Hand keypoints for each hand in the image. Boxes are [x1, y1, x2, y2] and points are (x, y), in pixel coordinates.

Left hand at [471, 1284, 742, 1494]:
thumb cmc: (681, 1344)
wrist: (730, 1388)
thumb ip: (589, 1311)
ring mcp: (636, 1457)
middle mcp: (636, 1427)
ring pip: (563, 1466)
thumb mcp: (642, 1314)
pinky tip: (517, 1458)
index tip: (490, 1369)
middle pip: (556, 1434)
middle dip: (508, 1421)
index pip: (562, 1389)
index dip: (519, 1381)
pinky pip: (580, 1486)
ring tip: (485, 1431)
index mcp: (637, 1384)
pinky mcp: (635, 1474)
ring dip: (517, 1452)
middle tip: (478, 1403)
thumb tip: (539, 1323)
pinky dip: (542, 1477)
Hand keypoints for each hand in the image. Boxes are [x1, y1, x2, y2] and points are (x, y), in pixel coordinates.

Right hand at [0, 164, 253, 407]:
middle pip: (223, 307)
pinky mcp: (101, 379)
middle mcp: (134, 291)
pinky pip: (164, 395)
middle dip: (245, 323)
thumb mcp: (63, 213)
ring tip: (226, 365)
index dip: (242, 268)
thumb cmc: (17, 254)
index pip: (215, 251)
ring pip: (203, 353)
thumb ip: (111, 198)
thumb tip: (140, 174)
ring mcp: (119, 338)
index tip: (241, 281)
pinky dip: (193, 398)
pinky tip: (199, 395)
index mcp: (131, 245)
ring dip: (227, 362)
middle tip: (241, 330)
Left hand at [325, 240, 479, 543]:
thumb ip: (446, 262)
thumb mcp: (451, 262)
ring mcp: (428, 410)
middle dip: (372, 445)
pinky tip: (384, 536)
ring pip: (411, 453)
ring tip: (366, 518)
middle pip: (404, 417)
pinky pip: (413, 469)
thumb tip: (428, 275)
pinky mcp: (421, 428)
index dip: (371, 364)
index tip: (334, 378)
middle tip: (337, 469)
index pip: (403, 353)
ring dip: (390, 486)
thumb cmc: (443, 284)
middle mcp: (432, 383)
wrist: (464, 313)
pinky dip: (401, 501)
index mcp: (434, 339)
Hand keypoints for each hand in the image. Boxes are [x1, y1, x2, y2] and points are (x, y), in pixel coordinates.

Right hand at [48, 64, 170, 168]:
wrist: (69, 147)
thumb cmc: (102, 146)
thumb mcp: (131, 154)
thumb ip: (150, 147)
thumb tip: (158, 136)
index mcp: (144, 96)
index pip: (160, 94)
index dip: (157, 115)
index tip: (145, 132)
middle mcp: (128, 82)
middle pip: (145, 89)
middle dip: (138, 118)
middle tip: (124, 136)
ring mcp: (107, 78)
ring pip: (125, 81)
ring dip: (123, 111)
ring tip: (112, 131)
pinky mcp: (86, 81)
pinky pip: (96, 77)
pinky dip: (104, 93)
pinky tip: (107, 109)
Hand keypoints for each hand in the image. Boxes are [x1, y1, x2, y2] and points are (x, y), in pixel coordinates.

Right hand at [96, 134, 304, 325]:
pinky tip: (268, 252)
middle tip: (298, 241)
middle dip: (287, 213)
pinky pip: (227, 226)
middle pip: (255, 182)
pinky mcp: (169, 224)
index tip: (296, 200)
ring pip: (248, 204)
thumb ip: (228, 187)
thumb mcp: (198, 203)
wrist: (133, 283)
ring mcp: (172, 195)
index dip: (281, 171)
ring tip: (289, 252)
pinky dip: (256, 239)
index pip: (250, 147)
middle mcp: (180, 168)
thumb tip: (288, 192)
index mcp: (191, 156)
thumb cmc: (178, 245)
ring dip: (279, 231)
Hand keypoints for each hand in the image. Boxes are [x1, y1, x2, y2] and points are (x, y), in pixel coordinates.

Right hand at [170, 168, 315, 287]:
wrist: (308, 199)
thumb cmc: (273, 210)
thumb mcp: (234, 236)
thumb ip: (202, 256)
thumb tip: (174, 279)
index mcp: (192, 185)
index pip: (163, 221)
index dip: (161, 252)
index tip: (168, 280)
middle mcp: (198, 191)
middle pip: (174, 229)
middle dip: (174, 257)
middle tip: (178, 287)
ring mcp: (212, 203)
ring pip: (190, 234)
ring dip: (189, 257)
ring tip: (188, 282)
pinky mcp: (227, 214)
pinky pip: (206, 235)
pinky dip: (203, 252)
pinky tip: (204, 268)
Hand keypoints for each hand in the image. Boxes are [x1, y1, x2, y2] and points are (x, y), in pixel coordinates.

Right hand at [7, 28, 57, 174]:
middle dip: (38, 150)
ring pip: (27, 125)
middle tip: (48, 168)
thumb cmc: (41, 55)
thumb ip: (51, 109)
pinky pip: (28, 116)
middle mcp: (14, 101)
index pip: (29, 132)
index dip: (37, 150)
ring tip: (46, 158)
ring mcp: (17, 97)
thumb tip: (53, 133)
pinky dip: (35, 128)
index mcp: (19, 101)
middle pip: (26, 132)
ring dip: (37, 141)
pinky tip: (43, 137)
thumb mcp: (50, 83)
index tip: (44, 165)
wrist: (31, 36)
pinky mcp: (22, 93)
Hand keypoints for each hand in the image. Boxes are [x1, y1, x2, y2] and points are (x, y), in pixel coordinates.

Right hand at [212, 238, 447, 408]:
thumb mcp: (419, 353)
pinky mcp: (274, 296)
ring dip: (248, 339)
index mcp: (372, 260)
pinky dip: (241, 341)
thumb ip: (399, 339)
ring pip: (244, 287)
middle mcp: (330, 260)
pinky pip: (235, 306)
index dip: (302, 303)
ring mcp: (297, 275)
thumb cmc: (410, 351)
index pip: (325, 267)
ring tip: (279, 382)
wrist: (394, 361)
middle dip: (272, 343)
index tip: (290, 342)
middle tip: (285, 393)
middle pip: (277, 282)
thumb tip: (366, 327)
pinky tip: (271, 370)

§

Everything from the first line of the records through the line holding "middle tip: (241, 330)" is to be transcribed exactly; leave out all other lines.

▸ **OUTPUT OF THE TASK**:
Hand keypoints for each hand in the image. Boxes are [x1, y1, x2, y2] and points are (x, y), in pixel coordinates.

Left hand at [471, 1284, 742, 1494]:
thumb cmc: (681, 1344)
wrist: (730, 1388)
thumb ip: (589, 1311)
ring mcp: (636, 1457)
middle mcp: (636, 1427)
ring pip: (563, 1466)
thumb mcp: (642, 1314)
pinky tip: (517, 1458)
index tip: (490, 1369)
middle pip: (556, 1434)
middle dip: (508, 1421)
index pip: (562, 1389)
index dip: (519, 1381)
pinky pip: (580, 1486)
ring tip: (485, 1431)
index mcp: (637, 1384)
pinky mcp: (635, 1474)
ring dip: (517, 1452)
middle tip: (478, 1403)
thumb tip: (539, 1323)
pinky dip: (542, 1477)
Hand keypoints for each hand in the image. Boxes are [x1, y1, x2, y2] and points are (x, y), in pixel coordinates.

Right hand at [0, 164, 253, 407]:
middle pip: (223, 307)
pinky mcp: (101, 379)
middle mcp: (134, 291)
pinky pip: (164, 395)
middle dip: (245, 323)
thumb mcp: (63, 213)
ring tip: (226, 365)
index dip: (242, 268)
thumb cmc: (17, 254)
index pip: (215, 251)
ring pip: (203, 353)
thumb ip: (111, 198)
thumb tip: (140, 174)
ring mcp: (119, 338)
index tip: (241, 281)
pinky dip: (193, 398)
pinky tip: (199, 395)
index mcp: (131, 245)
ring dip: (227, 362)
middle tip: (241, 330)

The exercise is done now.